● Instruction
Please continue the piece below on Eisenhower's visit to the Ohrdruf camp, starting after its final sentence.

● Document extract
-- Begin --

[On General Eisenhower in the Ohrduf concentration camp, April 1945, and the report that came from that visit, Atrocities and Other Conditions in Concentration Camps in Germany...May 1945.]
This picture Generals Eisenhower and Patton pretty much says it all--I'm not a scholar or expert on these two men, but I cannot recall seeing any photos of them with a look of utter seething repulsion. (Eisenhower would say that it was important for him to bear witness himself to all of the horrors of the camp so that there would be absolutely no question in the interpretation as to what went on there.) This detail is taken from the photo on the front cover of the 28 April 1945 issue of The Illustrated London News. The caption: "The usually genial General Eisenhower shows by his grim aspect his horror of German brutality: the macabre scene of victims murdered by S.S. guards at Ohdfruf camp". There are six more pages of photos inside this issue; describing the horrors of the "torture camps" (nowhere in this issue is the word "Holocaust" employed, though there is one mention of Buchenwald being a "concentration camp". The pictures are from Nordhausen, Belsen, Buchenwald and Langenstein, and for the record are brutal. There is an Amry movie of this scene available at youtube HERE. (It is quite graphic.) Ohrdrup, a "sub-camp" of Buchenwald, was the first camp to be liberated by the Allies in which there were survivors, and the first camp to be liberated by the U.S. Army ( 4th Armored Division and the 89th Infantry Division, U.S. Third Army).
There were 11,600 or so people in Ohrdruf as late as the beginning of April, when the vast majority death-marched to Buchenwald, with those to weak or ill to make the march to death in Buchenwald were killed right there.
Eisenhower related his experience at the camp to George Marshall, as follows: ". . .the most interesting--although horrible--sight that I encountered during the trip was a visit to a German internment camp near Gotha [Ohrdruf]. The things I saw beggar description. While I was touring the camp I encountered three men who had been inmates and by one ruse or another had made their escape. I interviewed them through an interpreter. The visual evidence and the verbal testimony of starvation, cruelty and bestiality were so overpowering as to leave me a bit sick. In one room, where they were piled up twenty or thirty naked men, killed by starvation, George Patton would not even enter. He said that he would get sick if he did so. I made the visit deliberately, in order to be in a position to give first-hand evidence of these things if ever, in the future, there develops a tendency to charge these allegations merely to 'propaganda'.
General George S. Patton described it as "one of the most appalling sights that I have ever seen." He recorded in his diary that In a shed . . . was a pile of about 40 completely naked human bodies in the last stages of emaciation. These bodies were lightly sprinkled with lime, not for the purposes of destroying them, but for the purpose of removing the stench. When the shed was full--I presume its capacity to be about 200, the bodies were taken to a pit a mile from the camp where they were buried. The inmates claimed that 3,000 men, who had been either shot in the head or who had died of starvation, had been so buried since the 1st of January. When we began to approach with our troops, the Germans thought it expedient to remove the evidence of their crime. Therefore, they had some of the slaves exhume the bodies and place them on a mammoth griddle composed of 60-centimeter railway tracks laid on brick foundations. They poured pitch on the bodies and then built a fire of pinewood and coal under them. They were not very successful in their operations because there was a pile of human bones, skulls, charred torsos on or under the griddle which must have accounted for many hundreds."

-- End --

● Information supplied
-- Begin --

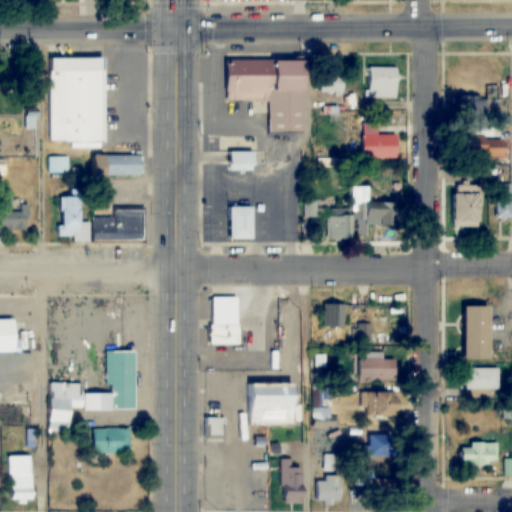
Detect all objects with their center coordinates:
road: (256, 29)
traffic signals: (180, 31)
building: (381, 82)
building: (330, 83)
building: (267, 90)
building: (70, 96)
building: (76, 99)
building: (375, 144)
building: (474, 144)
building: (238, 161)
building: (114, 164)
building: (56, 165)
building: (115, 166)
building: (503, 204)
building: (463, 206)
building: (309, 208)
building: (369, 212)
building: (15, 216)
building: (235, 219)
building: (71, 220)
building: (236, 223)
building: (120, 225)
building: (337, 227)
road: (308, 255)
road: (424, 255)
road: (40, 256)
road: (179, 256)
road: (345, 264)
road: (89, 265)
building: (336, 315)
building: (223, 321)
building: (223, 323)
building: (472, 332)
building: (366, 334)
building: (8, 335)
building: (376, 364)
building: (480, 378)
building: (94, 391)
building: (376, 403)
building: (265, 404)
building: (320, 404)
building: (214, 427)
building: (355, 432)
building: (112, 440)
building: (378, 445)
building: (477, 453)
building: (330, 462)
building: (19, 476)
building: (363, 479)
building: (290, 483)
building: (131, 486)
building: (326, 489)
road: (468, 497)
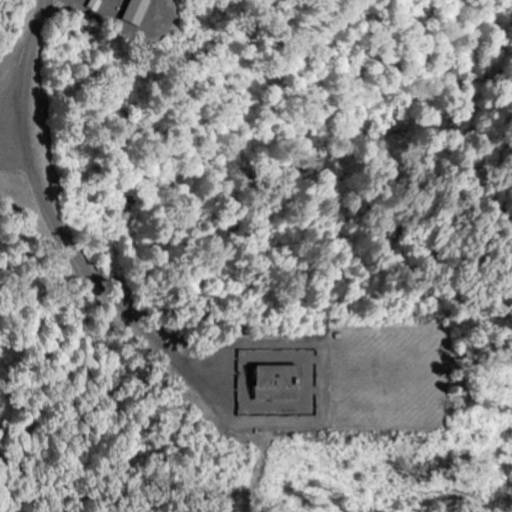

-- End --

● Expected answer
An interesting and very moving account of two of the inmates at the concentration camp being liberated is found HERE.
Two weeks later came the famous report instigated by General Eisenhower, Atrocities and Other Conditions in Concentration Camps in Germany, (the full text of which is found HERE) published 15 May 1945. In sixteen quick pages it began the process of realization for the general public about what smaller groups knew what was happening in the extermination and concentration camps. There was at this time just a scant mention of the crematoria, or the gas "showers", or for that matter, the suspected vast extermination of the Jews. (There are three mentions of Jews in the report, none of which single them out for any particular treatment, necessarily. One mention describes that there were 4,000 Jews among the 20,000 survivors at Dachau, and another statung that the "Jews, Russians and Poles were treated with a greater degree of severity..."
As Andy Moursund3 (of the Georgetown Bookshop) points out, it was a shining moment for Eisenhower in his visit to the concentration camp, his revulsion, and his prescient insistence that it was all documented and at the highest levels, so that the unbelievable nature of the places could be believed by people in the future.
[This pamphlet is available through our blog bookstore, here.]
1. The full title of the pamphlet reads: Report of the Committee requested by Gen. Dwight D. Eisenhower through the Chief of Staff Gen. George C. Marshall to the Congress of the United States relative to atrocities and other conditions in concentration camps in Germany ... It is signed by the 12-member committee, the lead taken by Alben Barkley.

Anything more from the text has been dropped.